(Saved data entries)
◆ ◆ ◆ ◆
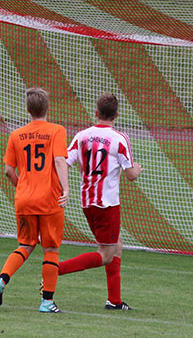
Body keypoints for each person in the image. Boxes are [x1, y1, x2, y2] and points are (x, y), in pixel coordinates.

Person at [58, 92, 142, 310]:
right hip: (107, 205)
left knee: (117, 244)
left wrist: (66, 186)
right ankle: (55, 269)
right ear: (116, 115)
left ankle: (114, 301)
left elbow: (64, 162)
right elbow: (131, 175)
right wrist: (138, 170)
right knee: (106, 254)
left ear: (96, 113)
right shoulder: (119, 139)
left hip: (87, 203)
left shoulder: (82, 136)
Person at [0, 87, 69, 313]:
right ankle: (47, 302)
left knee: (25, 244)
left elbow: (8, 170)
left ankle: (1, 281)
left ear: (27, 109)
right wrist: (66, 188)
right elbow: (60, 161)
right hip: (49, 200)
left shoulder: (16, 135)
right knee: (51, 249)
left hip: (24, 199)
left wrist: (22, 186)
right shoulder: (56, 130)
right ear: (47, 107)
◆ ◆ ◆ ◆
- _WHAT NEEDS TO BE DONE_:
Each line from the top of the records through the one containing "left ankle: (114, 301)" needs to be transcribed exactly, without pictures.

- _ANSWER SECTION_:
Body keypoints for each person in the image. Boxes are [x1, y1, x2, y2] and points are (x, y), in pixel coordinates.

Person at [58, 92, 142, 310]:
right hip: (107, 205)
left knee: (117, 244)
left wrist: (66, 186)
right ankle: (55, 269)
right ear: (116, 115)
left ankle: (114, 301)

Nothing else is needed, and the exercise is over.